S’agissant de l’organisation territoriale, les enjeux sont divers et complémentaires. Je voudrais revenir sur quelques points décisifs. Nous militons pour une vraie nationalisation des prestations à travers la création d’une prestation unique. Il s’agit de fusionner les différentes prestations actuelles destinées à répondre à la perte d’autonomie des personnes âgées en France, telles que l’APA, les allocations logement et l’Aide Sociale à l’Hébergement (ASH), pour créer une allocation unique de maintien de l’autonomie et des capacités de la personne. Cette fusion de prestations répond à l’objectif de simplifier le système d’aide aux personnes âgées en France, de rendre plus cohérente la prise en charge de la perte autonomie et de garantir une réponse adaptée aux besoins de chaque bénéficiaire.
Nous proposons également de simplifier la tarification des Ehpad en fusionnant les sections soins et dépendance. Cette évolution législative doit permettre de réduire les disparités départementales d’accès à un Ehpad pour les personnes âgées et à développer un système de prise en charge plus transparent. Ainsi, la fusion des sections soins et dépendance sous l’égide des ARS doit permettre de simplifier la tarification des Ehpad en créant un forfait global et unique prenant en compte le niveau de dépendance moyen des personnes âgées en France et les besoins en soins requis des résidents en Ehpad aujourd’hui.
Les départements seraient néanmoins chefs de file pour la prévention de la perte d’autonomie. Nous pensons qu’il faut donner compétence aux départements pour planifier l’installation des formes d’habitat inclusif mais aussi en matière de tarification de l’hébergement des Ehpad. Au niveau de chaque établissement, nous proposons d’inscrire au sein des Contrats Pluriannuels d’Objectifs et de Moyens (CPOM) des Ehpad l’obligation pour ces derniers de développer des liens avec un établissement de santé ou des groupements d’établissements.

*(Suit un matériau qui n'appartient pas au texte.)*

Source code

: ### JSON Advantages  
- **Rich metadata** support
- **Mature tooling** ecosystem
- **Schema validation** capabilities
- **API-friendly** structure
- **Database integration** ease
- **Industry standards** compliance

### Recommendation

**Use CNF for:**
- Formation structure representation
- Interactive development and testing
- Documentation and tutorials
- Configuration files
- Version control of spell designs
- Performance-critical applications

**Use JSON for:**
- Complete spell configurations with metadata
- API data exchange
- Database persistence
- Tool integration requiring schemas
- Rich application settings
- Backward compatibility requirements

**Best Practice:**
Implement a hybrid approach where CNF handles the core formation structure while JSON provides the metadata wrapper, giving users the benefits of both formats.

RPP – En dehors des enjeux techniques liés au vieillissement, comment pensez-vous engager l’adaptation générale de la société à cette révolution démographique qui implique nécessairement un rapport différent à la fin de vie et à la prise en charge des personnes âgées au sein de la famille et en dehors en revalorisant notamment les métiers de l’aide à la personne ?
Jérôme Guedj – Pour bâtir une société de la longévité, ce qu’il manque, ce n’est pas la conscience populaire mais le courage politique. Le vieillissement de la population appelle une mobilisation de l’ensemble des acteurs de la société. De fait, il y a un décalage problématique entre la perception du problème par l’opinion publique et les moyens mis en place par la puissance publique. Le droit au bonheur jusqu’au bout de la vie fait figure de carburant de la construction d’une autre société, celle de la longévité heureuse. Dans cette société, il faudra repenser la place des métiers du lien et leur donner la reconnaissance qu’ils méritent. S’agissant de l’articulation avec la fin de vie, il faut être très prudent car mélanger les deux sujets expose à des risques de confusion dans le débat public. On peut être militant de l’âge et militant de l’aide active à mourir et vouloir dissocier les sujets pour pouvoir les appréhender chacun dans leur complexité éthique et politique.